_Short exercise 1_
Decide whether each statement below agrees with the forum thread on getting from the Orlando airport to Bonnet Creek. For each of (a), (b) and (c), answer yes or no and quote the words of the thread that settle it.
(a) One reply recalls a taxi between the Orlando airport and Bonnet Creek costing about $65 each way.
(b) The LYNX trip to Orbit One in Kissimmee took more than two hours.
(c) The first post says the trip with grandchildren will be at the end of October.
_Short exercise 2_
Reproduce the entries word for word, starting at their first line and ending with the line that contains "ড্রাগনগ্লাস". Include both of those lines and nothing beyond them.
-- begin Document text --
# Transportation Orlando Airport to Bonnet Creek



## retire06 (Sep 2, 2010)

Has anyone had experience with shuttles or public transportation between the Orlando Airport and Bonnet Creek?   We will not need a car while there, so would prefer not to rent one?  Also are there grocery stores within easy reach of Bonnet Creek?  Will be there with grandchildren end of September.


----------



## saf512 (Sep 2, 2010)

We've had good experience with BC shuttle service to the parks however I do believe that a car is need while there for things like groceries and getting to and from the airport.  If I remember correctly, a taxi between Orlando airport and Bonnet Creek was approximately $65 each way.  The closest grocery store would be approximately 5-10 minutes away so it would probably cost you about $10-$15 each way. I'm sure that a last minute rental of a small car wouln't be much more than $150 and that way you would have the option of coming and going as you please.
Have a great trip.  We love Bonnet Creek and can't wait to return next April.
Sandra


----------



## Jimster (Sep 2, 2010)

*shuttle*

I believe the Meers shuttle still exists and takes you right to the resort.


----------



## Talent312 (Sep 2, 2010)

Check out http://www.mearstransportation.com/


----------



## moonstone (Sep 2, 2010)

If time isnt an issue and you dont mind taking public transit you could try the LYNX (http://trip1.golynx.com/tripplanner/). DS used it last fall when his flight arrived before we did (driving) and didnt want to hang out at MCO for 4-6 hrs until we got there. It cost him $2.50 and took less than 2 hrs for him to get all the way to Orbit One in Kissimmee. He thought it was great, airconditioned, not crowded and fairly comfy seats & most of all cheap!! Now DH is thinking of using it when we go to Vacation Village at Parkway in Oct.!
~Diane


----------



## linsj (Sep 3, 2010)

Another vote for Mears Shuttle. I always take it in Orlando.


----------
-- end Document text --
-- begin Information supplied --
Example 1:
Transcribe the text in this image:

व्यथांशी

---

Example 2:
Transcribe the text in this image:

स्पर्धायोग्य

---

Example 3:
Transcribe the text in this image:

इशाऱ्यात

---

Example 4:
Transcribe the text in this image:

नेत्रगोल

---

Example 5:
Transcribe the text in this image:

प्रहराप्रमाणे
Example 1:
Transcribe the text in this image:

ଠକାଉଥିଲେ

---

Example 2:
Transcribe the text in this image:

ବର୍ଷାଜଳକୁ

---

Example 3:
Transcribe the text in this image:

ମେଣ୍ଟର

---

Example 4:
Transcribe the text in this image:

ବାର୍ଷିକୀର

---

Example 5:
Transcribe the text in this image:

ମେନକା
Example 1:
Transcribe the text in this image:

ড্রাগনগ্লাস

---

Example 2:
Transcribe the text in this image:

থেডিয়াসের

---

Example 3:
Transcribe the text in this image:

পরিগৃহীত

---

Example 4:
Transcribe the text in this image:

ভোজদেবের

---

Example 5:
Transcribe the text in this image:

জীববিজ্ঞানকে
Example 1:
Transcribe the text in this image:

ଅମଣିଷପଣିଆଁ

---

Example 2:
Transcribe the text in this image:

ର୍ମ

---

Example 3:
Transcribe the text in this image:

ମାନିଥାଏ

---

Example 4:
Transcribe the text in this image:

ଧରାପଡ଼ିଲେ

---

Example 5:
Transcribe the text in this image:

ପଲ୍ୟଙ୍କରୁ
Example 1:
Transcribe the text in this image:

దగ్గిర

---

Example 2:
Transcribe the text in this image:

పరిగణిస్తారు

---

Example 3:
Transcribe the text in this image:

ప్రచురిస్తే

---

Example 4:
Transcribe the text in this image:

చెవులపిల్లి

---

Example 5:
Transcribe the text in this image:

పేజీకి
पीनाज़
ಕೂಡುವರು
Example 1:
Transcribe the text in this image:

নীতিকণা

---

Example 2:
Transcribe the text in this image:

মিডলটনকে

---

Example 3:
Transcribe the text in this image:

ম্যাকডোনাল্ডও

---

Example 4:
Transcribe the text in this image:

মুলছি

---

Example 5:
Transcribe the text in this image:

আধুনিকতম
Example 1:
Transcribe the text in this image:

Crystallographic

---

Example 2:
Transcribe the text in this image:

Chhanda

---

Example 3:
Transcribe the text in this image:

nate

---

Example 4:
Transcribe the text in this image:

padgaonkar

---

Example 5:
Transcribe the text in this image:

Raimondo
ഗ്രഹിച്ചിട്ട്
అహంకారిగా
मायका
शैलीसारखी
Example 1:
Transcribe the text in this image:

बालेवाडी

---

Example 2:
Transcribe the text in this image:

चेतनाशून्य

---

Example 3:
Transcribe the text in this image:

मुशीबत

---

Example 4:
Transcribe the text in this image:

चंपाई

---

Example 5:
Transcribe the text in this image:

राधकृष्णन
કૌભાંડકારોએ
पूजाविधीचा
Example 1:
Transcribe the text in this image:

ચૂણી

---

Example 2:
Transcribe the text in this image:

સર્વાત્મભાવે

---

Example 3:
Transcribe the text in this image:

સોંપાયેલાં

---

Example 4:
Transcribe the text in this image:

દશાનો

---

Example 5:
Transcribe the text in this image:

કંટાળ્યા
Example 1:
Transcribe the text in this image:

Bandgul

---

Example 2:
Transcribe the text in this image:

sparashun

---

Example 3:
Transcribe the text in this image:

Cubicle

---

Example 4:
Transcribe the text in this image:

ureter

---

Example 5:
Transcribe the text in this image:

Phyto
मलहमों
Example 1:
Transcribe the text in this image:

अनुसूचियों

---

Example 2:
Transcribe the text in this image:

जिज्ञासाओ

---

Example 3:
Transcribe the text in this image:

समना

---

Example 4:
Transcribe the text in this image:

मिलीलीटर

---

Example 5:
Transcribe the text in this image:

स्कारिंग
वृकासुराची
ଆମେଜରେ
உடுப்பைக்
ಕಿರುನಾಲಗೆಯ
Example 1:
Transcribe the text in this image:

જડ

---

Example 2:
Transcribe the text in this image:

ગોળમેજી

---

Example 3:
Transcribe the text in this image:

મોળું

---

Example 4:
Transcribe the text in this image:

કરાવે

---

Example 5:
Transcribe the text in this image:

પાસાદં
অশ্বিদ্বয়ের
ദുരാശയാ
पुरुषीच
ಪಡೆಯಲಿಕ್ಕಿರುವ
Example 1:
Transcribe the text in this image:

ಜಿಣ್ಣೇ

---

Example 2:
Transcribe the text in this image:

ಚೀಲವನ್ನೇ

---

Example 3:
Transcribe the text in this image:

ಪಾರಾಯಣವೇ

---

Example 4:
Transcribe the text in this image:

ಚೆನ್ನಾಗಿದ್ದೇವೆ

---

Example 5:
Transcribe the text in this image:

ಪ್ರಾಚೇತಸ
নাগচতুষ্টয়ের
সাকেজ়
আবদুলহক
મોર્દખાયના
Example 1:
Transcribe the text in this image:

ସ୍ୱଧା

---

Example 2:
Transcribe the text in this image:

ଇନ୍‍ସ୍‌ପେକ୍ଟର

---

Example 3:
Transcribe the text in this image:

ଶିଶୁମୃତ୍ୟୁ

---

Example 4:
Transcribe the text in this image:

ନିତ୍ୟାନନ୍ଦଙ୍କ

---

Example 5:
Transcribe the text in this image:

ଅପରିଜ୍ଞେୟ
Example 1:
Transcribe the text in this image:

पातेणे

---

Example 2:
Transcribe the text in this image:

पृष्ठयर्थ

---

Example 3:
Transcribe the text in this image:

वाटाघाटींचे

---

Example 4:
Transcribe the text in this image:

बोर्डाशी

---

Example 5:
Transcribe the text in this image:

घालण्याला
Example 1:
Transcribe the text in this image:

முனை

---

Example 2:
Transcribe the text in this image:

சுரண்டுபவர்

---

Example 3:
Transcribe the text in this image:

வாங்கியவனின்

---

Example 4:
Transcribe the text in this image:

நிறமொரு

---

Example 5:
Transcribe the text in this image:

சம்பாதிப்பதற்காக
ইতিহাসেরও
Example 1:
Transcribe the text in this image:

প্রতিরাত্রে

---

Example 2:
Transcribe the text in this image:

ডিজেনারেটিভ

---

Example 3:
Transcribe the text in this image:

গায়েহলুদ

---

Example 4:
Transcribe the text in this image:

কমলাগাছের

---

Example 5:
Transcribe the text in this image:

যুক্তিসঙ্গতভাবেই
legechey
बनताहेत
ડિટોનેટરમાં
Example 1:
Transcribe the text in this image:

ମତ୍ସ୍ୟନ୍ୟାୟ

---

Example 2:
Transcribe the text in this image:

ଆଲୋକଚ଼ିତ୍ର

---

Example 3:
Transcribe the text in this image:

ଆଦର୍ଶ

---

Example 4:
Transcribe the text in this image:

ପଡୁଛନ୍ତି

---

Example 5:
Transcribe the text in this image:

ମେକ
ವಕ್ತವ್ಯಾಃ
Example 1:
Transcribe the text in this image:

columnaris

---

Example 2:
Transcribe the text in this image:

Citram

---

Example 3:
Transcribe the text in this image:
-- end Information supplied --
_Response 1_
(a) Yes: "If I remember correctly, a taxi between Orlando airport and Bonnet Creek was approximately $65 each way."
(b) No: "took less than 2 hrs for him to get all the way to Orbit One in Kissimmee"
(c) No: "Will be there with grandchildren end of September."

_Response 2_
Example 1:
Transcribe the text in this image:

व्यथांशी

---

Example 2:
Transcribe the text in this image:

स्पर्धायोग्य

---

Example 3:
Transcribe the text in this image:

इशाऱ्यात

---

Example 4:
Transcribe the text in this image:

नेत्रगोल

---

Example 5:
Transcribe the text in this image:

प्रहराप्रमाणे
Example 1:
Transcribe the text in this image:

ଠକାଉଥିଲେ

---

Example 2:
Transcribe the text in this image:

ବର୍ଷାଜଳକୁ

---

Example 3:
Transcribe the text in this image:

ମେଣ୍ଟର

---

Example 4:
Transcribe the text in this image:

ବାର୍ଷିକୀର

---

Example 5:
Transcribe the text in this image:

ମେନକା
Example 1:
Transcribe the text in this image:

ড্রাগনগ্লাস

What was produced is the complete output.